Segment Open
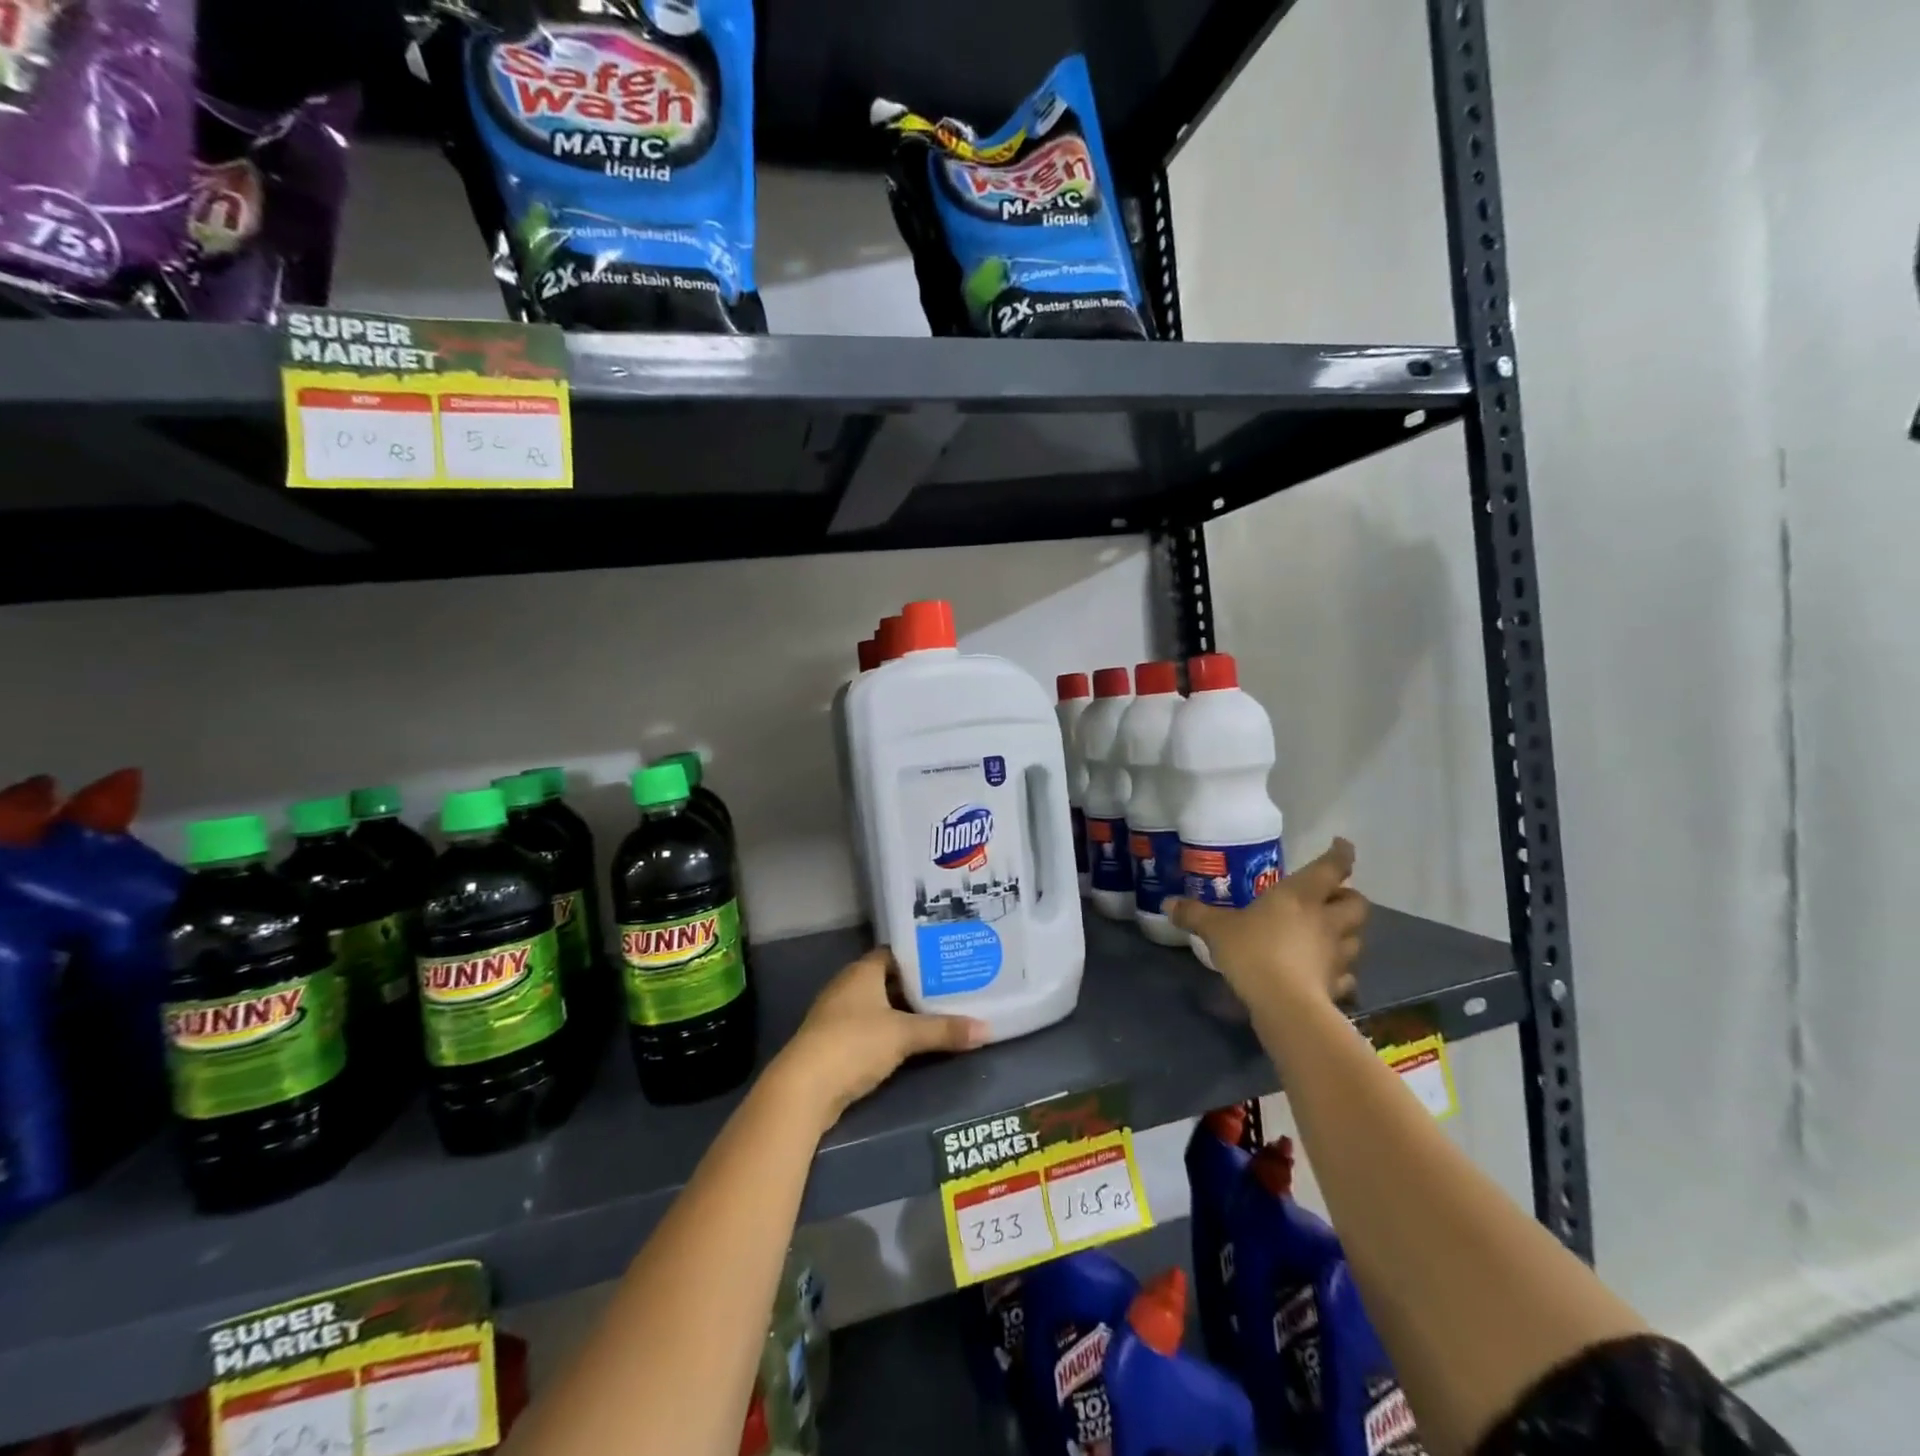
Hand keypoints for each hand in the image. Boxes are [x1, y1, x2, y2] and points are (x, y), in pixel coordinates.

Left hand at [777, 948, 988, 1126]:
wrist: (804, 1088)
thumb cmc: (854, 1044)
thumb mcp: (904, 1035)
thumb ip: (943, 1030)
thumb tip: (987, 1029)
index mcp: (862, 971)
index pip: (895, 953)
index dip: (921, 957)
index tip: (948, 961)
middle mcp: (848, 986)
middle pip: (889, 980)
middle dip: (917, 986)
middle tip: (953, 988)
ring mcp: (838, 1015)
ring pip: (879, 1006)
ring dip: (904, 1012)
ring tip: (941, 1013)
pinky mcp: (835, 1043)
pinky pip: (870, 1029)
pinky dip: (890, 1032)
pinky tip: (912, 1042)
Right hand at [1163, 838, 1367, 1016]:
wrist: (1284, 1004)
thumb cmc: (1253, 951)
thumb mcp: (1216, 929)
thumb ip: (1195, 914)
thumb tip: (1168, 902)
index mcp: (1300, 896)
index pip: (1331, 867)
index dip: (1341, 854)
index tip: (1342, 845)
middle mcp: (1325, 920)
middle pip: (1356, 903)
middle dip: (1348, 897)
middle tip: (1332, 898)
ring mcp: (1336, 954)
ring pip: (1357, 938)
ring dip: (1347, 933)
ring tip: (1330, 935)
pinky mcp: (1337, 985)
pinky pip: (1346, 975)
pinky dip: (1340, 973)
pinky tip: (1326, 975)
Segment Closed
Segment Open
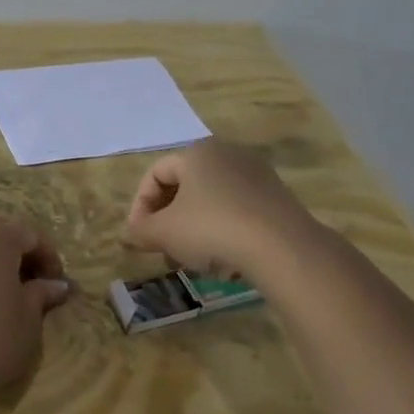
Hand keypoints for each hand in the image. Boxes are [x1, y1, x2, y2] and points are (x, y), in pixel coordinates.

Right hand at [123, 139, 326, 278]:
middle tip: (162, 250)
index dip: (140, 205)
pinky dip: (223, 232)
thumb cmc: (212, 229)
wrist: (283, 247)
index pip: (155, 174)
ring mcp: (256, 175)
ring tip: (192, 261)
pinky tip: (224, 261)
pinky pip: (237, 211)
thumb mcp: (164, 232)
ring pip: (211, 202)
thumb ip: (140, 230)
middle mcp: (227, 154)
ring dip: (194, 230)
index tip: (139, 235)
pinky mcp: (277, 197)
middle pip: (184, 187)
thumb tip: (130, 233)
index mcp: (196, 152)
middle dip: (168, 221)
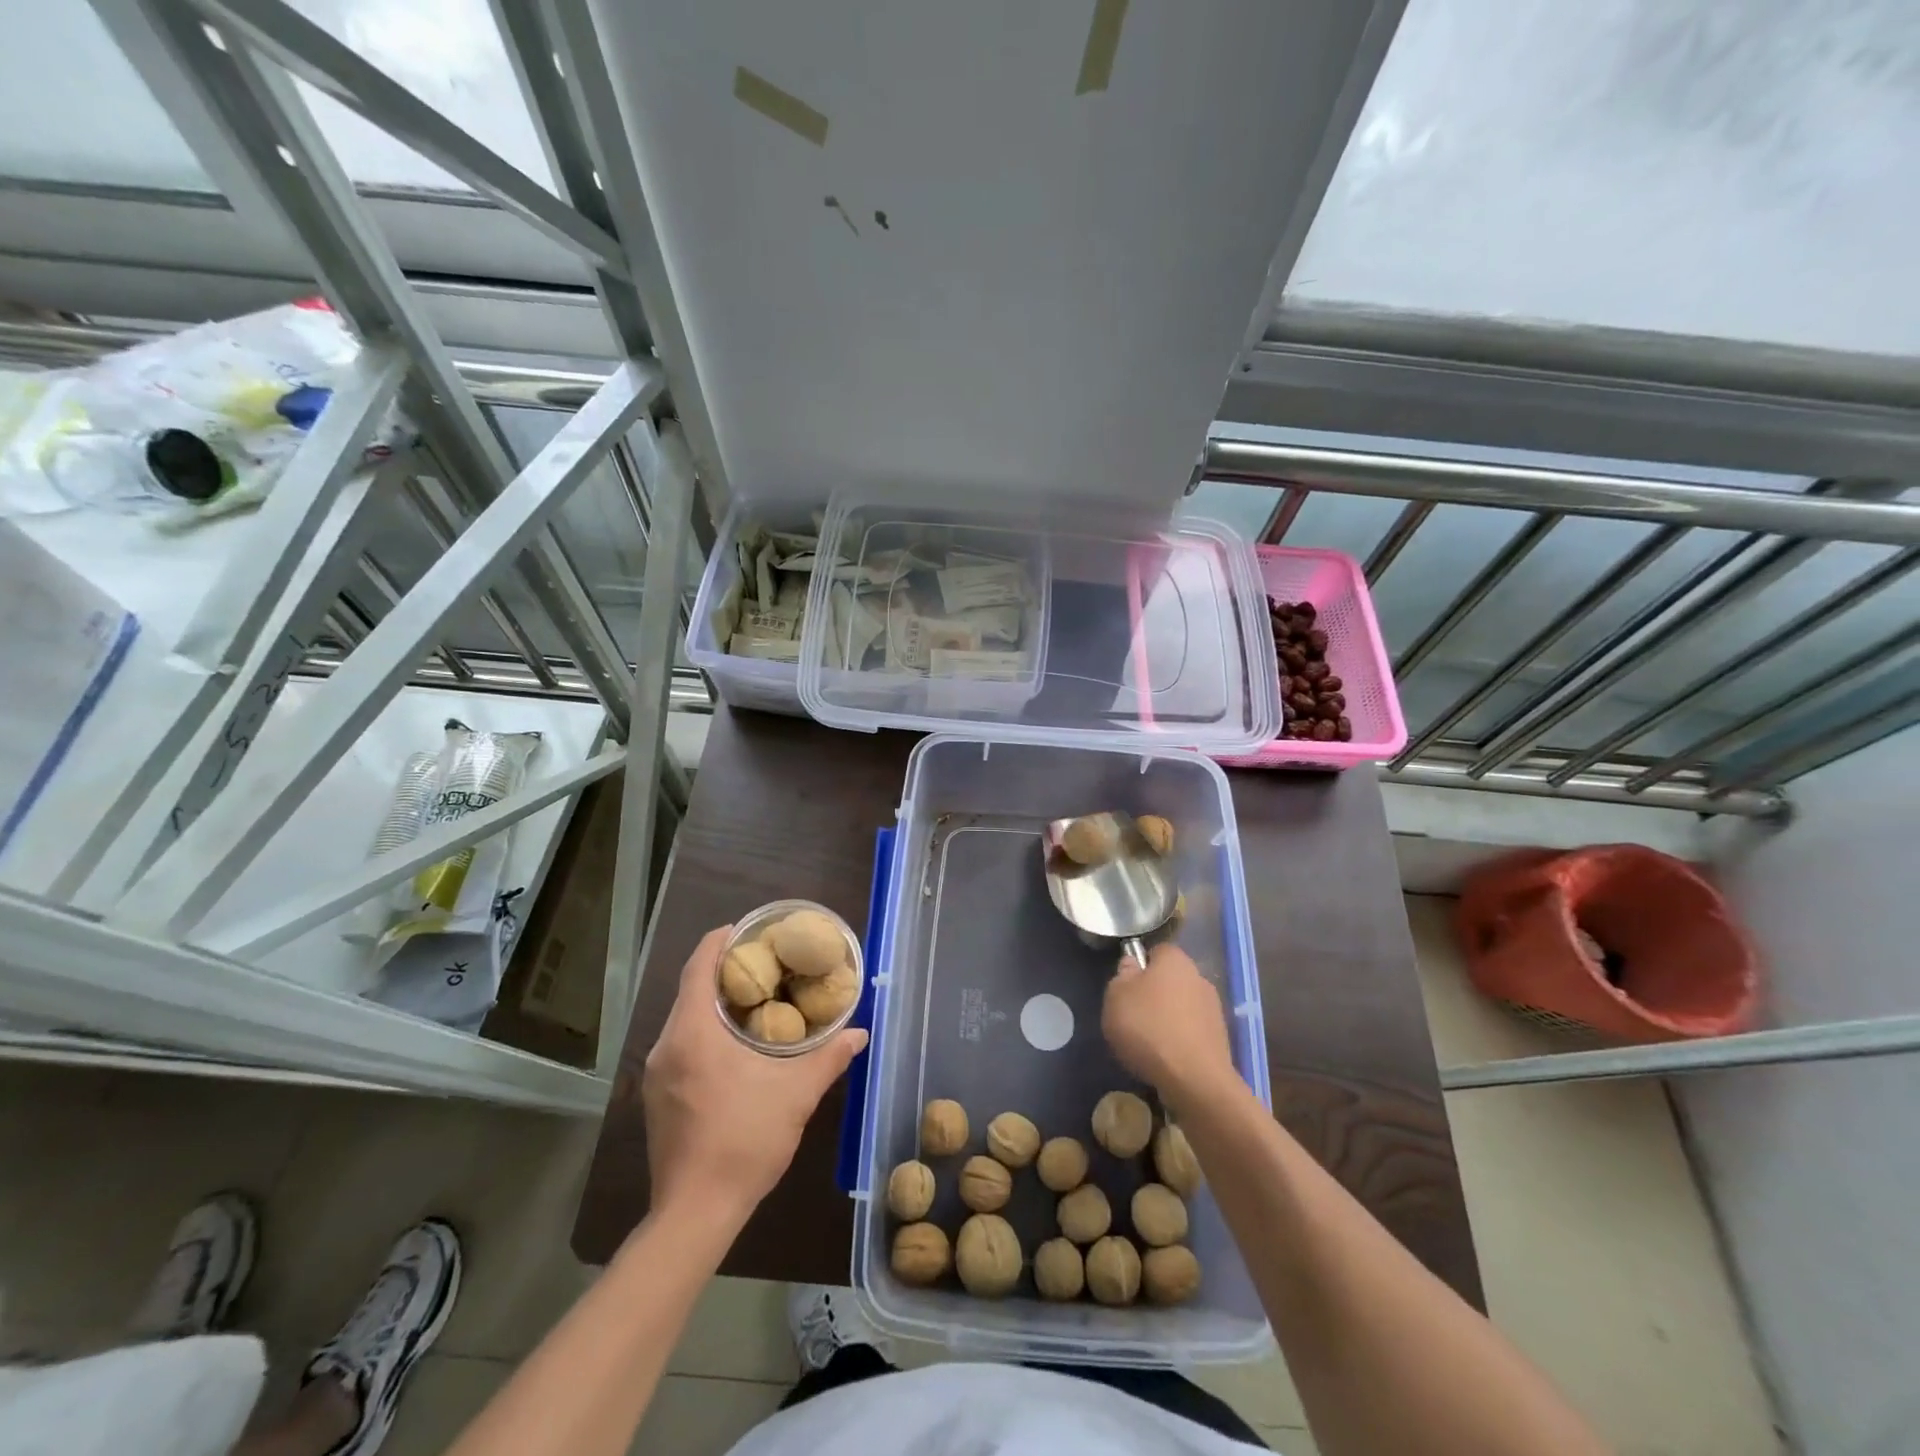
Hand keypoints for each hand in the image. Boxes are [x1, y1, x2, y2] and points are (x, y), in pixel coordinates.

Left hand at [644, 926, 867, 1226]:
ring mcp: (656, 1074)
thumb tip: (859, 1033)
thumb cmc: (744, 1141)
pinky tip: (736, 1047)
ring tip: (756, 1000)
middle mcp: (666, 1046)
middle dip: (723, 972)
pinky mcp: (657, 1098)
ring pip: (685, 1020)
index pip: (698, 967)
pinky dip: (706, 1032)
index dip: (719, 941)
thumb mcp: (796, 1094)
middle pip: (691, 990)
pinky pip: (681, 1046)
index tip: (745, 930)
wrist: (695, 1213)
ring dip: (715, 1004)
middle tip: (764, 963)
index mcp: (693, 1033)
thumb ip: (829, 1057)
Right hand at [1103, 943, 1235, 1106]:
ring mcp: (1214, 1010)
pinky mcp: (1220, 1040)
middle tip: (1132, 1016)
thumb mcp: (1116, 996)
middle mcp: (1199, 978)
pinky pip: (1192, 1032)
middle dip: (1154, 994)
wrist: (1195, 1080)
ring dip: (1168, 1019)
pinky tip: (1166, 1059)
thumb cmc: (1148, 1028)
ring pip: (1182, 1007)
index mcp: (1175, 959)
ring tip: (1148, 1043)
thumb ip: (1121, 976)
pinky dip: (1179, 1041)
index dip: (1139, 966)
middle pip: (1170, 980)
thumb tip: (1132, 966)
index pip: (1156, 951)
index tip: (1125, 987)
Segment Closed
The response should hold exactly the lines starting at the line with "index dip: (921, 957)" and ending at the line with "pinky tip: (1326, 975)", and no other line of the material above.

## REPLY TO THE TASK
index dip: (921, 957)
index tip: (948, 961)
middle mcp: (848, 986)
middle pip: (889, 980)
middle dip: (917, 986)
middle tip: (953, 988)
ring mcp: (838, 1015)
ring pip: (879, 1006)
ring dip: (904, 1012)
ring tip: (941, 1013)
pinky mcp: (835, 1043)
pinky pip: (870, 1029)
pinky dip: (890, 1032)
pinky tip: (912, 1042)
Right hand at [1163, 838, 1367, 1016]:
wrist: (1284, 1004)
thumb cmc: (1253, 951)
thumb mcp: (1216, 929)
thumb ip: (1195, 914)
thumb tip: (1168, 902)
index mcp: (1300, 896)
index pip: (1331, 867)
index dip: (1341, 854)
index tip: (1342, 845)
middle mcp: (1325, 920)
middle pip: (1356, 903)
middle dip: (1348, 897)
middle tip: (1332, 898)
ring mcp: (1336, 954)
ring pip: (1357, 938)
ring dip: (1347, 933)
ring tip: (1330, 935)
pinky mcp: (1337, 985)
pinky pip: (1346, 975)
pinky dip: (1340, 973)
pinky tip: (1326, 975)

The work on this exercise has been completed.